GIVEN INSTRUCTION = In the items below, could you swap "dist" for "distance" in the stretch from the line containing "pose: elev=78.3 azim=12.1" through the line containing "Dot at: occluded", and give those lines again with everything else unchanged and the pictures left out?

INPUT =
■ ■ ■
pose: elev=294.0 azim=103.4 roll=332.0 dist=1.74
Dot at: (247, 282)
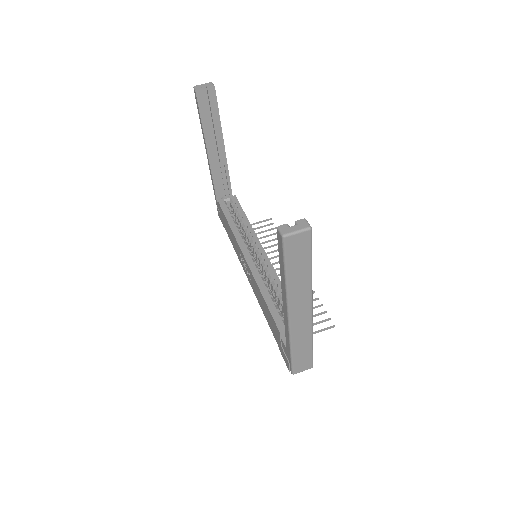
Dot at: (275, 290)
■ ■ ■
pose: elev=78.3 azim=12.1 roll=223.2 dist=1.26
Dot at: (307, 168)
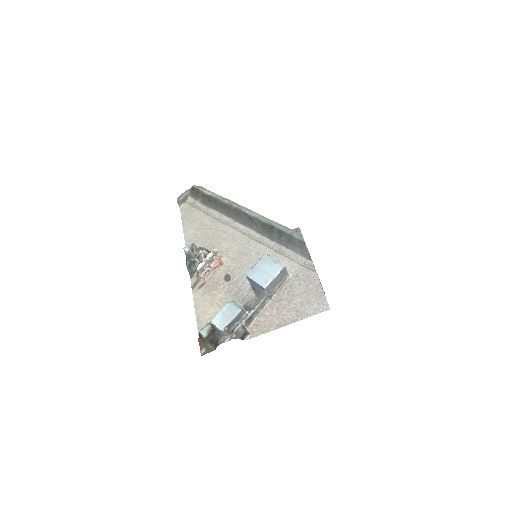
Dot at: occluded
■ ■ ■
ANSWER TO THE TASK =
pose: elev=78.3 azim=12.1 roll=223.2 distance=1.26
Dot at: (307, 168)
Dot at: occluded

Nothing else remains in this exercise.